Nathan Bowden (born 2 April 1993) is a South Australian former representative rower. He was an Australian national champion and represented at the 2017 World Rowing Championships.

==Club and state rowing==
Bowden was raised in South Australia. His senior club rowing was initially from the Adelaide Rowing Club, the University of South Australia at the varsity level and then when he was in senior Australian representative squads from Sydney Rowing Club.

Bowden made his state representative debut for South Australia in the 2011 youth eight which contested the Noel Wilkinson Trophy at the annual Interstate Regatta within the Australian Rowing Championships. The following year he stepped up into the South Australian men's senior eight
to contest the King's Cup at the Interstate Regatta. He was back in the South Australian youth eight in 2013, then rowed in further South Australian King's Cup eights in 2014 (silver), 2015 (bronze), 2016 (bronze), 2017 (bronze), 2018 and 2019.

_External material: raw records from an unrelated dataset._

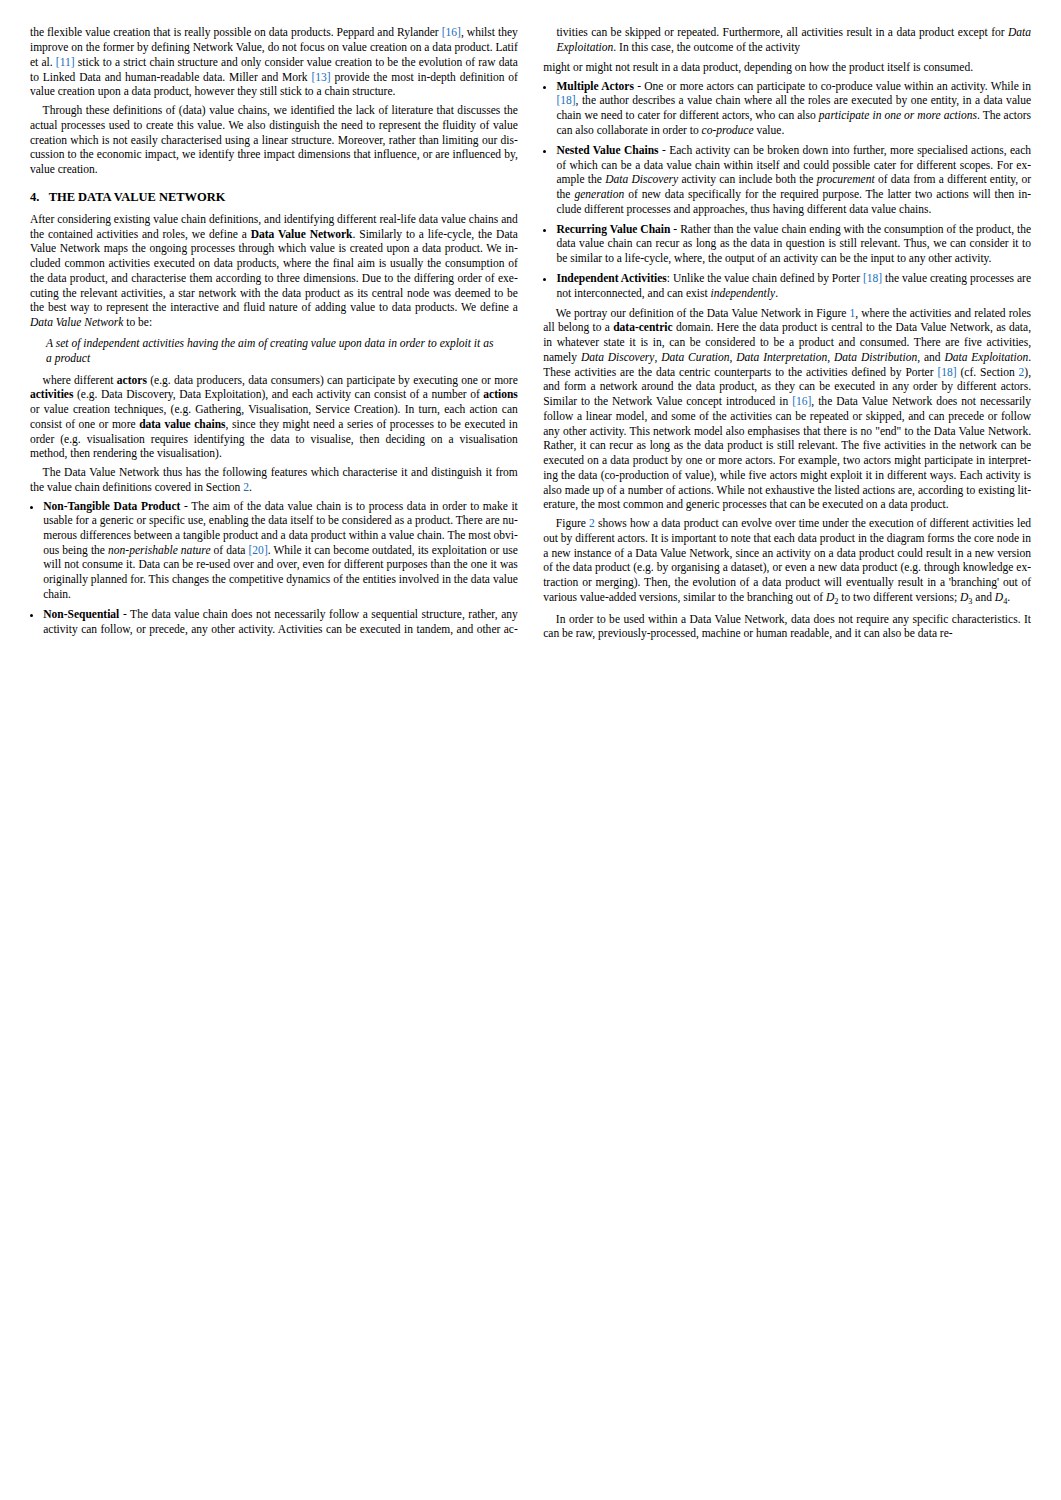the flexible value creation that is really possible on data products. Peppard and Rylander [16], whilst they improve on the former by defining Network Value, do not focus on value creation on a data product. Latif et al. [11] stick to a strict chain structure and only consider value creation to be the evolution of raw data to Linked Data and human-readable data. Miller and Mork [13] provide the most in-depth definition of value creation upon a data product, however they still stick to a chain structure.
Through these definitions of (data) value chains, we identified the lack of literature that discusses the actual processes used to create this value. We also distinguish the need to represent the fluidity of value creation which is not easily characterised using a linear structure. Moreover, rather than limiting our discussion to the economic impact, we identify three impact dimensions that influence, or are influenced by, value creation.
4. THE DATA VALUE NETWORK
After considering existing value chain definitions, and identifying different real-life data value chains and the contained activities and roles, we define a Data Value Network. Similarly to a life-cycle, the Data Value Network maps the ongoing processes through which value is created upon a data product. We included common activities executed on data products, where the final aim is usually the consumption of the data product, and characterise them according to three dimensions. Due to the differing order of executing the relevant activities, a star network with the data product as its central node was deemed to be the best way to represent the interactive and fluid nature of adding value to data products. We define a Data Value Network to be:
A set of independent activities having the aim of creating value upon data in order to exploit it as a product
where different actors (e.g. data producers, data consumers) can participate by executing one or more activities (e.g. Data Discovery, Data Exploitation), and each activity can consist of a number of actions or value creation techniques, (e.g. Gathering, Visualisation, Service Creation). In turn, each action can consist of one or more data value chains, since they might need a series of processes to be executed in order (e.g. visualisation requires identifying the data to visualise, then deciding on a visualisation method, then rendering the visualisation).
The Data Value Network thus has the following features which characterise it and distinguish it from the value chain definitions covered in Section 2.
Non-Tangible Data Product - The aim of the data value chain is to process data in order to make it usable for a generic or specific use, enabling the data itself to be considered as a product. There are numerous differences between a tangible product and a data product within a value chain. The most obvious being the non-perishable nature of data [20]. While it can become outdated, its exploitation or use will not consume it. Data can be re-used over and over, even for different purposes than the one it was originally planned for. This changes the competitive dynamics of the entities involved in the data value chain.
Non-Sequential - The data value chain does not necessarily follow a sequential structure, rather, any activity can follow, or precede, any other activity. Activities can be executed in tandem, and other activities can be skipped or repeated. Furthermore, all activities result in a data product except for Data Exploitation. In this case, the outcome of the activity
might or might not result in a data product, depending on how the product itself is consumed.
Multiple Actors - One or more actors can participate to co-produce value within an activity. While in [18], the author describes a value chain where all the roles are executed by one entity, in a data value chain we need to cater for different actors, who can also participate in one or more actions. The actors can also collaborate in order to co-produce value.
Nested Value Chains - Each activity can be broken down into further, more specialised actions, each of which can be a data value chain within itself and could possible cater for different scopes. For example the Data Discovery activity can include both the procurement of data from a different entity, or the generation of new data specifically for the required purpose. The latter two actions will then include different processes and approaches, thus having different data value chains.
Recurring Value Chain - Rather than the value chain ending with the consumption of the product, the data value chain can recur as long as the data in question is still relevant. Thus, we can consider it to be similar to a life-cycle, where, the output of an activity can be the input to any other activity.
Independent Activities: Unlike the value chain defined by Porter [18] the value creating processes are not interconnected, and can exist independently.
We portray our definition of the Data Value Network in Figure 1, where the activities and related roles all belong to a data-centric domain. Here the data product is central to the Data Value Network, as data, in whatever state it is in, can be considered to be a product and consumed. There are five activities, namely Data Discovery, Data Curation, Data Interpretation, Data Distribution, and Data Exploitation. These activities are the data centric counterparts to the activities defined by Porter [18] (cf. Section 2), and form a network around the data product, as they can be executed in any order by different actors. Similar to the Network Value concept introduced in [16], the Data Value Network does not necessarily follow a linear model, and some of the activities can be repeated or skipped, and can precede or follow any other activity. This network model also emphasises that there is no "end" to the Data Value Network. Rather, it can recur as long as the data product is still relevant. The five activities in the network can be executed on a data product by one or more actors. For example, two actors might participate in interpreting the data (co-production of value), while five actors might exploit it in different ways. Each activity is also made up of a number of actions. While not exhaustive the listed actions are, according to existing literature, the most common and generic processes that can be executed on a data product.
Figure 2 shows how a data product can evolve over time under the execution of different activities led out by different actors. It is important to note that each data product in the diagram forms the core node in a new instance of a Data Value Network, since an activity on a data product could result in a new version of the data product (e.g. by organising a dataset), or even a new data product (e.g. through knowledge extraction or merging). Then, the evolution of a data product will eventually result in a 'branching' out of various value-added versions, similar to the branching out of D2 to two different versions; D3 and D4.
In order to be used within a Data Value Network, data does not require any specific characteristics. It can be raw, previously-processed, machine or human readable, and it can also be data re-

==International representative rowing==
Bowden made his Australian representative debut in 2011 when he was selected in the coxless four to race at the 2011 Junior World Rowing Championships at Eton Dorney. That crew placed thirteenth overall.

In early 2014 World Rowing Cup I was held in Sydney and Bowden was vying for selection in the Australian senior squad. All the Australian sweep oarsmen contested events in small boats and Bowden's coxless pair finished fifth in their final. Also at that regatta he raced in the #2 Australian eight which finished fourth. At the 2016 World University Championships in Poznan, Bowden raced as Australia's coxless pair with Angus Moore. They won a bronze medal.

In 2017 he made the Australian senior squad and was competing for a seat in the men's eight during the European racing season. He
was in the two seat of the eight when they finished in 4th place at World Rowing Cup II. Then at WRC III he raced in a coxed pair with Ben Coombs and James Rook to a silver medal and also in a coxless pair to 13th place. Bowden was back in the Australian men's eight when they finished eight at the 2017 World Rowing Championships.

In 2018 Bowden made another senior squad appearance in an Australian #2 men's coxless four when they rowed in the heat and repechage at World Rowing Cup III in Lucerne. It was his final Australian representative showing, although he travelled with the squad to the World Championships that year as the sweep reserve.